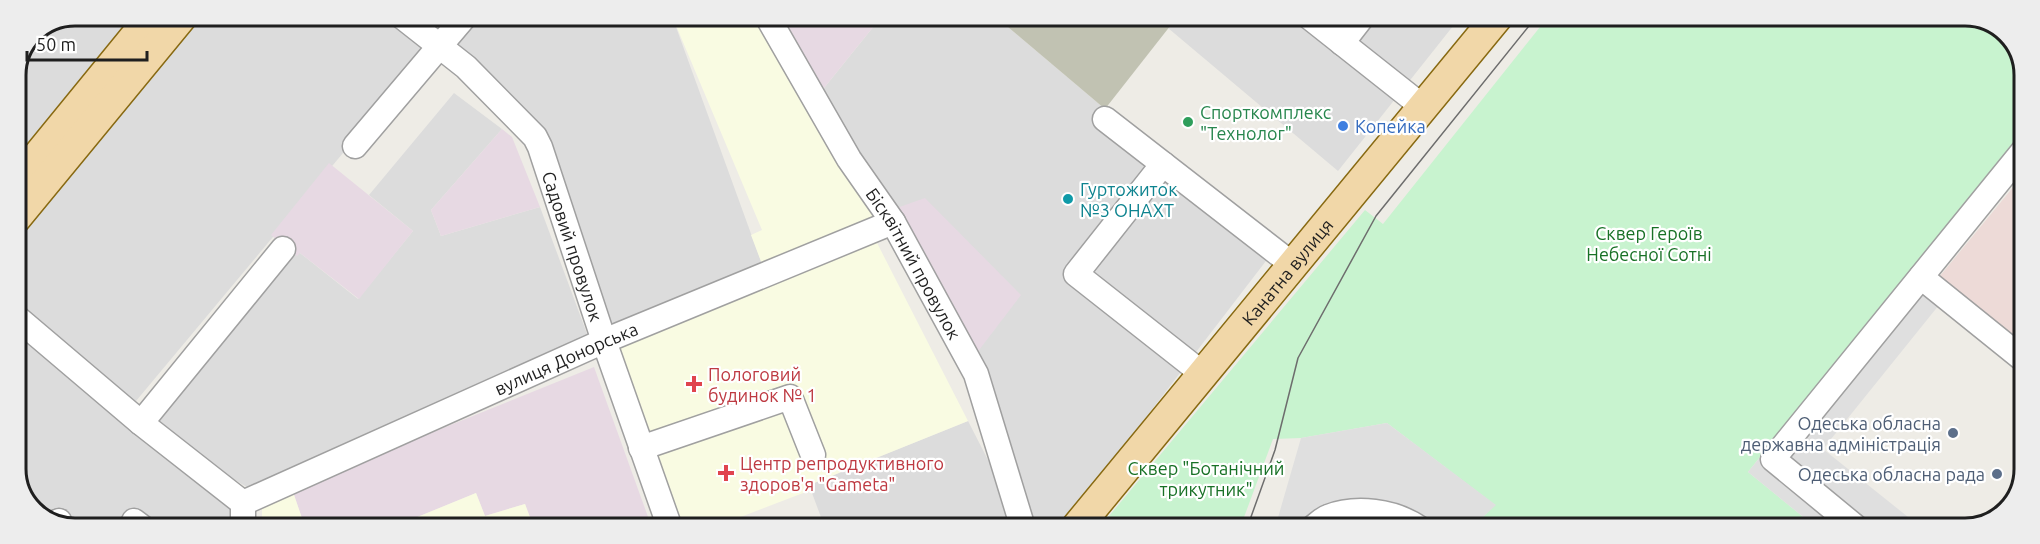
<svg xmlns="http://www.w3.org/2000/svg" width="2040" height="544" font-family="Ubuntu,sans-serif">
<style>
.residential{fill:#dcdcdc}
.commercial{fill:#eddad7}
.industrial{fill:#e7d9e3}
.education{fill:#f9fbe2}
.construction{fill:#c1c2b2}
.park{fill:#c8f3cf}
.parking{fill:#dfdfdf}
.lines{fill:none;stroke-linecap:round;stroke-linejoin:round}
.minor-casing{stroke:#a0a0a0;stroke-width:27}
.major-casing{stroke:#886911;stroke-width:33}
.minor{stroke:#fff;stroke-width:24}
.major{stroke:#f1d7a8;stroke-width:30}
.tram{stroke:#6d6d6d;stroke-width:1.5}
.leisure-dot{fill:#2e9e5b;stroke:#fff;stroke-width:2}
.shop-dot{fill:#3f7fe0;stroke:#fff;stroke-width:2}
.culture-dot{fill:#0f9aa8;stroke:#fff;stroke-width:2}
.health-dot{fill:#e0444e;stroke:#fff;stroke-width:2}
.service-dot{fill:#5c6f8a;stroke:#fff;stroke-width:2}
.labels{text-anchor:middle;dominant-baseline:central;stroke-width:4.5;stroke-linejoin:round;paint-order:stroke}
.leisure-label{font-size:18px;fill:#27864d;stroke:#fff;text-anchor:start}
.shop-label{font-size:18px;fill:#366cbe;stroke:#fff;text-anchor:start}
.culture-label{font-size:18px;fill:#0d838f;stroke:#fff;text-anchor:start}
.park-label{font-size:18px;fill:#187126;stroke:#fff}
.street-label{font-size:18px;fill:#1f1f1f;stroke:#fff}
.health-label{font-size:18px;fill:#be3a42;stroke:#fff;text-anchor:start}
.service-label{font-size:18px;fill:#4e5e75;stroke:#fff;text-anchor:end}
.rim{fill:none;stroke:#1f1f1f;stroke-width:3}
</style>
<rect width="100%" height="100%" fill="#eeece6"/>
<!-- residential -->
<path class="residential" d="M75 15H133L15 170V74L33 32Z
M190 15H396L434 44 131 407 15 310V233Z
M470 15 672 16 762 264 602 345 532 124 444 46Z
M882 16H995L1105 109 1269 257 1061 528H1033L891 210 819 103 824 88Z
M1178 16H1461L1338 171 1168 28Z
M454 93 502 129 431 210 441 236 540 207 593 350 250 489 148 427 290 250 300 253 358 299 413 231 369 195Z
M15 320 240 505 239 527H60L30 508 15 477Z
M968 421 1023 528H825L809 485Z"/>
<!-- commercial -->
<path class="commercial" d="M2024 174V353L1935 282Z"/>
<!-- industrial -->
<path class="industrial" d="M776 16H882L824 88 811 72Z
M502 129 512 137 540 207 441 236 431 210Z
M329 163 413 231 359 299 300 253 297 256 271 235Z
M925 198 1021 295 976 354 891 210Z
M594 367 652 528H534L525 504 485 516 476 493 393 527H305L292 489Z"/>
<!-- education -->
<path class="education" d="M672 16H764L890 221 762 264 751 235 762 230Z
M874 237 968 421 809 485 811 490 712 528H669L606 353Z
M292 489 305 527H262V501Z
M476 493 485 516 525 504 534 528 393 527Z"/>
<!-- construction -->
<path class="construction" d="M995 16H1178L1105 109Z"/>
<!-- park -->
<path class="park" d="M1548 17H1980L2010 36 2025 71V133L1878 310 1748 472 1818 529 1471 528 1495 505 1387 423 1301 438 1273 439 1240 528H1099L1365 210 1383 224Z"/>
<!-- parking -->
<path class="parking" d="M1909 273 1943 300 1823 449 1923 529H1818L1748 472Z
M1387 423 1496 505 1471 528H1275L1301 438Z"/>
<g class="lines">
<!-- minor casing -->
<g class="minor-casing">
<g id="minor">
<path id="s1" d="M400 15 466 67 535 137 540 147 604 341 670 528"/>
<path id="s2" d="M767 16 849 159 893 222 976 374 1023 528"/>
<path d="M1308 16 1423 107"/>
<path d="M1342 43 1363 16"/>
<path d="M1105 119 1293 265"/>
<path d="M355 146 466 15"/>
<path d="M1163 164 1076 274 1203 374"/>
<path d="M1921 277 2024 360"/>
<path d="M15 316 141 423 243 503"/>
<path d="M141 423 283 249"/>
<path d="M641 448 790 397 813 455"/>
<path id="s3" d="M243 503 604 341 893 222"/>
<path d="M134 521 142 527"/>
<path d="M59 527V521"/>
<path d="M243 527V503"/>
<path d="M1312 528C1317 525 1322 519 1328 517 1356 506 1394 511 1419 528"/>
<path d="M1858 529 1773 459 2024 150"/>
</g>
</g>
<!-- major casing -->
<g class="major-casing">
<g id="major">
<path d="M15 184 153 15"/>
<path d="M15 219 183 15"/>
<path id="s4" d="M1076 528 1498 16"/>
</g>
</g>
<!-- minor -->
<use href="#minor" class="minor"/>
<!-- major -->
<use href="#major" class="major"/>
<!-- tram -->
<path class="tram" d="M1247 528 1275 450 1298 358 1376 216 1537 16"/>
</g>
<!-- markers -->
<circle class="leisure-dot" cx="1188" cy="122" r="6"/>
<circle class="shop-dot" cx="1343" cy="126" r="6"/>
<circle class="culture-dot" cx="1068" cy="199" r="6"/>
<g class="health-dot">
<path d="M691 375h6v6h6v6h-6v6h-6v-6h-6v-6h6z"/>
<path d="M723 464h6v6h6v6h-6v6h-6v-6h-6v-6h6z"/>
</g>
<g class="service-dot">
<circle cx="1953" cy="433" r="6"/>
<circle cx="1997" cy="474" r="6"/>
</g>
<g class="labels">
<!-- leisure labels -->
<g class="leisure-label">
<text x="1200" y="112">Спорткомплекс<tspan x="1200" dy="21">"Технолог"</tspan></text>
</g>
<!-- shop labels -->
<g class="shop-label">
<text x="1355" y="126">Копейка</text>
</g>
<!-- culture labels -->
<g class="culture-label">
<text x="1080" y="189">Гуртожиток<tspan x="1080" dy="21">№3 ОНАХТ</tspan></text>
</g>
<!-- park labels -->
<g class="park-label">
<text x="1649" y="233">Сквер Героїв<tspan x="1649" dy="21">Небесної Сотні</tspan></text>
<text x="1206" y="468">Сквер "Ботанічний<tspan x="1206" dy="21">трикутник"</tspan></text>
</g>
<!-- street labels -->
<g class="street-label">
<text stroke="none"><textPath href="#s1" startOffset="298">Садовий провулок</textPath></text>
<text stroke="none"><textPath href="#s2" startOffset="288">Бісквітний провулок</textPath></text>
<text stroke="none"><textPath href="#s4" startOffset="332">Канатна вулиця</textPath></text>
<text stroke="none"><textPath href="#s3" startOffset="354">вулиця Донорська</textPath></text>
</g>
<!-- health labels -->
<g class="health-label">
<text x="708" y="374">Пологовий<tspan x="708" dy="21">будинок № 1</tspan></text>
<text x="740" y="463">Центр репродуктивного<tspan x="740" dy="21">здоров'я "Gameta"</tspan></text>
</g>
<!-- service labels -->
<g class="service-label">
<text x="1941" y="423">Одеська обласна<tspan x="1941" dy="21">державна адміністрація</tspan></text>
<text x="1985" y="474">Одеська обласна рада</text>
</g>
</g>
<!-- crop -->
<path d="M0 0H2040V544H0ZM75 26H1965A49 49 0 0 1 2014 75V469A49 49 0 0 1 1965 518H75A49 49 0 0 1 26 469V75A49 49 0 0 1 75 26Z" fill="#ededed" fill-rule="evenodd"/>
<path class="rim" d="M75 26H1965A49 49 0 0 1 2014 75V469A49 49 0 0 1 1965 518H75A49 49 0 0 1 26 469V75A49 49 0 0 1 75 26Z"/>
<!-- scale -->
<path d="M27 51v9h120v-9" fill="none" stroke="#1f1f1f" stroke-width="3"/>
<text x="36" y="51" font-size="18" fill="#1f1f1f" stroke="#ffffff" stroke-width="4.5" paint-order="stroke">50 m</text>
</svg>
※ ※ ※
#### [REQUIRED WORK]
Scan the material for the word "lines". Return every line where it is found.

#### [OUTPUT]
.lines{fill:none;stroke-linecap:round;stroke-linejoin:round}
<g class="lines">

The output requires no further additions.